Foreign companies local hiring?
Look, what the US concern is: foreign staff on US soil, working for US companies, taking US local jobs, yet sending their money back home out of the US.
So the solution now is for a foreign company to hire in the US? To hire the formerly non-employed US locals, who's labor now fuels interests out side of the country? Why don't these foreign companies hire their locals?
Is this a joke?
What the fuck are you talking about ??
Are you saying Sydney Uni is not a recognized institution ?? One of the best universities in the world ?
Are you high ?
It's mind numbingly boring and hell on family life when you're unqualified or under funded for the job. Basically everything should be automated away except for replacing broken hardware. And for that you should have spares sitting ready to be used.
H-1B visas are only supposed to be used for highly skilled positions. It's fraud to use them for entry level positions, especially when an American was previously working in that exact job and had to train their replacement. (There's a loop hole here were the contractor hires the visa holder as then the contractor isn't firing the American. By intent rather than wording, that's illegal. But wording matters exactly. Just like it's legal for the anyone to send false take down notices with no repercussions.)
A visa "guest worker" is by definition not an "immigrant".
Table-ized A.I.
And a permanent visa holder is an immigrant by definition. And since there are nearly 10 green card holders for every 1 temporary visa holder, most visa holders are immigrants. By a large margin.
-- All that is necessary for the triumph of evil is that good men do nothing. -- Edmund Burke
A victory for the Don?
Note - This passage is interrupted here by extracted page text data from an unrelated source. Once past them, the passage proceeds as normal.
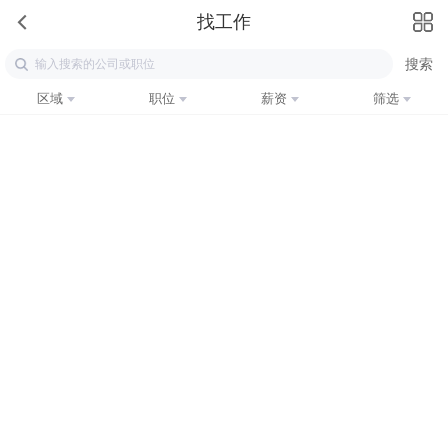
找工作
区域
职位
薪资
筛选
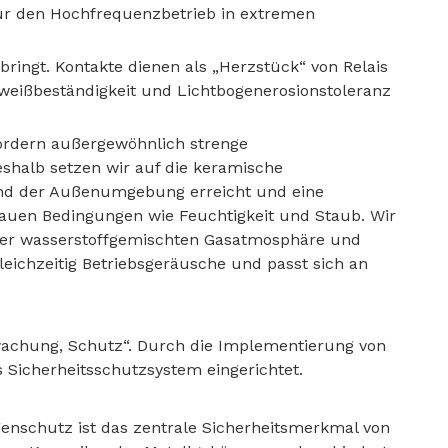
ür den Hochfrequenzbetrieb in extremen
 bringt. Kontakte dienen als „Herzstück“ von Relais
chweißbeständigkeit und Lichtbogenerosionstoleranz
ordern außergewöhnlich strenge
eshalb setzen wir auf die keramische
 und der Außenumgebung erreicht und eine
rauen Bedingungen wie Feuchtigkeit und Staub. Wir
iner wasserstoffgemischten Gasatmosphäre und
eichzeitig Betriebsgeräusche und passt sich an
achung, Schutz“. Durch die Implementierung von
Sicherheitsschutzsystem eingerichtet.
enschutz ist das zentrale Sicherheitsmerkmal von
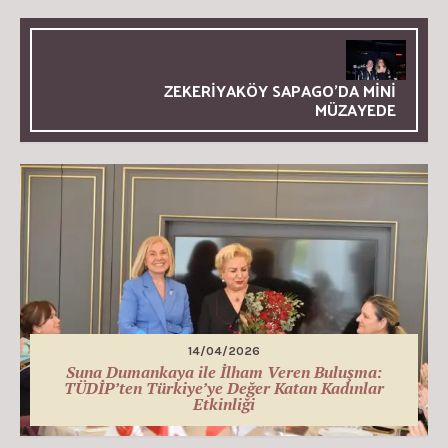
ZEKERİYAKÖY SAPAGO’DA MİNİ
MÜZAYEDE
14/04/2026
Suna Dumankaya ile İlham Veren Buluşma:
TÜDİP’ten Türkiye’ye Değer Katan Kadınlar
Etkinliği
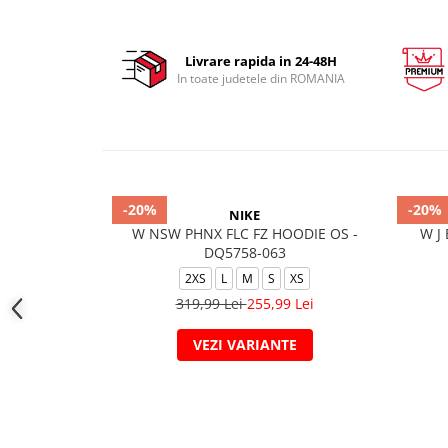
Livrare rapida in 24-48H
In toate judetele din ROMANIA
-20%
-20%
NIKE
W NSW PHNX FLC FZ HOODIE OS -
W J
DQ5758-063
2XS
L
M
S
XS
319,99 Lei
255,99 Lei
VEZI VARIANTE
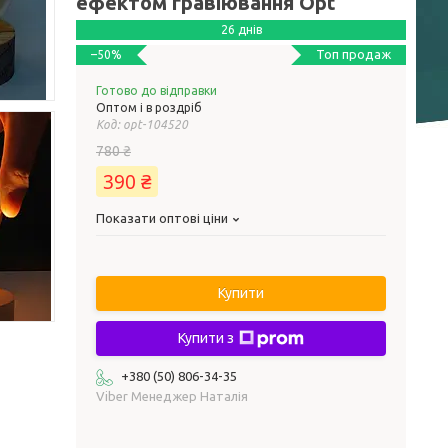
ефектом гравіювання Opt
26 днів
Топ продаж
–50%
Готово до відправки
Оптом і в роздріб
Код:
opt-104520
780 ₴
390 ₴
Показати оптові ціни
Купити
Купити з
+380 (50) 806-34-35
Viber Менеджер Наталія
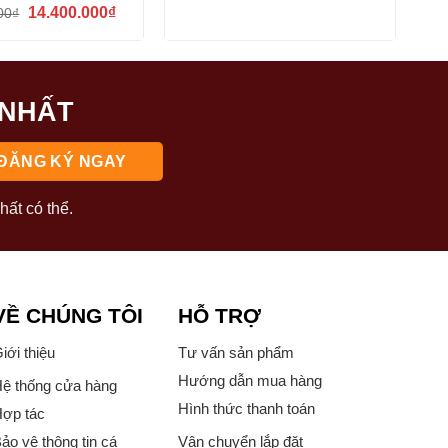
gốc
hiện
Giá
Giá
14.400.000
₫
00
₫
là:
tại
gốc
hiện
5.280.000₫.
là:
là:
tại
4.280.000₫.
15.950.000₫.
là:
14.400.000₫.
 NHẤT
hất có thể.
VỀ CHÚNG TÔI
HỖ TRỢ
iới thiệu
Tư vấn sản phẩm
Hướng dẫn mua hàng
ệ thống cửa hàng
Hình thức thanh toán
ợp tác
ảo vệ thông tin cá
Vận chuyển lắp đặt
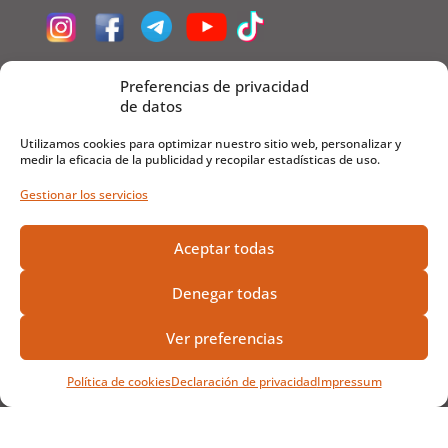
Preferencias de privacidad
Recetas y Zumos FrutaMare
de datos
Zumos
Utilizamos cookies para optimizar nuestro sitio web, personalizar y
Recetas de Postre
medir la eficacia de la publicidad y recopilar estadísticas de uso.
Recetas de Ensalada
Gestionar los servicios
Recetas de Carne
Recetas de Pescado
Aceptar todas
Recetas de Sopas
Denegar todas
Recetas de Verduras
Recetas de Arroz
Ver preferencias
Recetas de Pasta
Política de cookies
Declaración de privacidad
Impressum
De la A a la Z
Frutas de la A a la Z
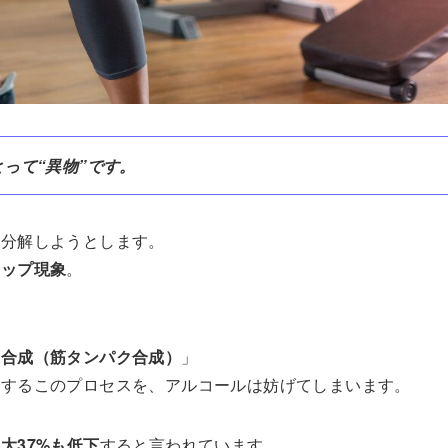
って“異物”です。
を分解しようとします。
トップ現象
。
の合成（筋タンパク合成）
」
とするこのプロセスを、アルコールは妨げてしまいます。
大37%も低下
すると言われています。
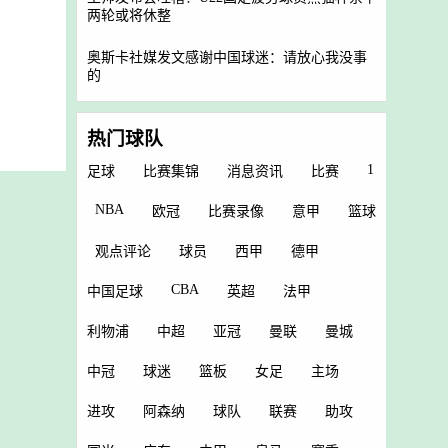
两轮或将休整
奥斯卡社媒发文感谢中国球迷：请放心我没事
的
热门球队
1
足球
比赛集锦
消息资讯
比赛
NBA
欧冠
比赛录像
意甲
篮球
观点评论
球员
西甲
德甲
CBA
中国足球
英超
法甲
利物浦
中超
亚冠
曼联
曼城
中冠
球迷
篮板
女足
主场
进攻
阿森纳
球队
联赛
助攻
Nah, Sikka has been trying to move away from cheap Indian labor for a while because he knows it's not working anymore. This was behind his controversial Panaya purchase, which has gotten him in a lot of trouble. US labor buys them political shade while also potentially lowering costs combined with Panaya and Infosys's other software purchases.
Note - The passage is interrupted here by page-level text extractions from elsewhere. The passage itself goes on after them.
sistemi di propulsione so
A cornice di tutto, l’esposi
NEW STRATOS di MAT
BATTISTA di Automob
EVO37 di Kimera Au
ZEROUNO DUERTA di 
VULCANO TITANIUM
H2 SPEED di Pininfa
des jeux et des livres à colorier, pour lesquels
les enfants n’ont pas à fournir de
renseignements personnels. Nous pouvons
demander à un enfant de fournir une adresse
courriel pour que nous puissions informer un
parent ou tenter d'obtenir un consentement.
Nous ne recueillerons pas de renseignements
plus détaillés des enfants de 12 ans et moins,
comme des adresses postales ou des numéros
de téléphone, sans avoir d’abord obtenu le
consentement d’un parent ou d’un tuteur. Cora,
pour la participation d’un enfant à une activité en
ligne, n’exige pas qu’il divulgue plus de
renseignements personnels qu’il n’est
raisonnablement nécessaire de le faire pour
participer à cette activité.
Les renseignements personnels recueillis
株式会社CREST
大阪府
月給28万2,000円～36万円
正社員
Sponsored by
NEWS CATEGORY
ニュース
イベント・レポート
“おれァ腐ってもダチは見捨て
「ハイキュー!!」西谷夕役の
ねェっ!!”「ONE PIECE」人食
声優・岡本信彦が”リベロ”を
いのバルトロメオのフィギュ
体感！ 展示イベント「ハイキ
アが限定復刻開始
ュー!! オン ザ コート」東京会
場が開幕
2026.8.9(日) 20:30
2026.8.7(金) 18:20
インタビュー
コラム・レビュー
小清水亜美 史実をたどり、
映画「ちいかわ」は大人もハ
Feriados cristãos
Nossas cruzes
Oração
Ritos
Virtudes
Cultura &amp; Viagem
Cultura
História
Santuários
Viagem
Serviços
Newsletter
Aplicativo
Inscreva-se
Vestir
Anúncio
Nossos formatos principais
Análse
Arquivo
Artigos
H1B visas in particular are temporary.
Table-ized A.I.
Yes, but your exact words were "Most visa workers are not immigrants." This is a false statement. You clearly didn't mean most H1B visa workers are not immigrants, because 100% of H1B visa workers are not immigrants. Your statement was merely derogatory towards all visa holders, and I was merely calling you out on that.
And as for H1B visa holders wanting to become citizens, they are by far the largest source of green card applications from visa holders. In 2016 117,189 visa holders petitioned for their green card, and 89,907 of them came from H1B holders. The #2 source was from L-1 visas, with a grand total of 7,871.
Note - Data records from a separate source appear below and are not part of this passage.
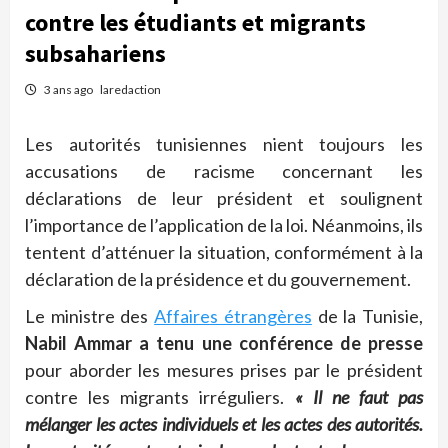
contre les étudiants et migrants
subsahariens
3 ans ago
laredaction
Les autorités tunisiennes nient toujours les
accusations de racisme concernant les
déclarations de leur président et soulignent
l’importance de l’application de la loi. Néanmoins, ils
tentent d’atténuer la situation, conformément à la
déclaration de la présidence et du gouvernement.
Le ministre des
Affaires étrangères
de la Tunisie,
Nabil Ammar
a tenu une conférence de presse
pour aborder les mesures prises par le président
contre les migrants irréguliers.
« Il ne faut pas
mélanger les actes individuels et les
actes
des autorités.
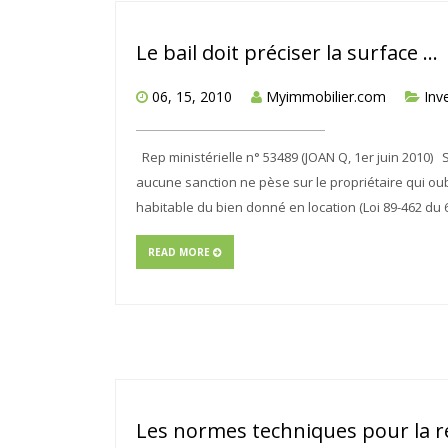
Le bail doit préciser la surface …
06, 15, 2010
Myimmobilier.com
Inv
Rep ministérielle n° 53489 (JOAN Q, 1er juin 2010) S
aucune sanction ne pèse sur le propriétaire qui oubli
habitable du bien donné en location (Loi 89-462 du 6 
READ MORE
Les normes techniques pour la r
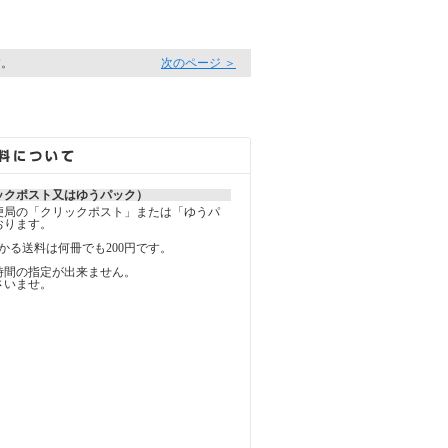
す。
次のページ ＞
ックポスト又はゆうパック）
便局の「クリックポスト」または「ゆうパ
おります。
かる送料は何冊でも200円です。
時間の指定が出来ません。
さいませ。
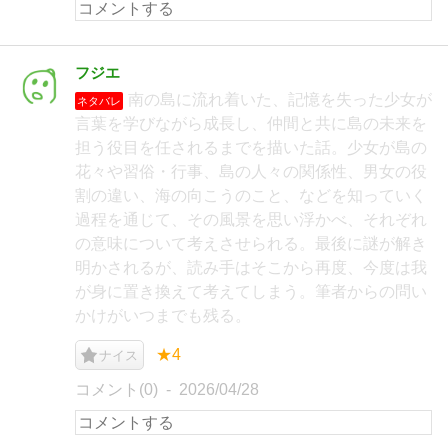
フジエ
南の島に流れ着いた、記憶を失った少女が
ネタバレ
言葉を学びながら成長し、仲間と共に島の未来を
担う役目を任されるまでを描いた話。少女が島の
花々や習俗・行事、島の人々の関係性、男女の役
割の違い、海の向こうのこと、などを知っていく
過程を通じて、その風景を思い浮かべ、それぞれ
の意味について考えさせられる。最後に謎が解き
明かされるが、読み手はそこから再度、今度は我
が身に置き換えて考えてしまう。筆者からの問い
かけがいつまでも残る。
★4
ナイス
コメント(0)
2026/04/28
So it is quite accurate to state H1B holders are a significant source of our immigrants, and an even more significant source of our non-family related immigrants. There is no way you can honestly spin H1B visa holders as anything but at the core of what makes our country great.
-- All that is necessary for the triumph of evil is that good men do nothing. -- Edmund Burke
The first location will open in Indiana in August 2017 and is expected to create 2,000 jobs for American workers by 2021, the company said.
They claimed that they had to hire the H1B workers because there was a shortage of qualified Americans. But now they suddenly think they can find 2,000 Americans? Legally, doesn't that mean that they must lay-off 2,000 H1B workers because now they suddenly found some American workers?
All of these hire-ees will be the traditional non-English speaking Indian immigrants.
That leaves 90,000 more looking for jobs!
Self-importance and self-indulgence is the root of ALL evil.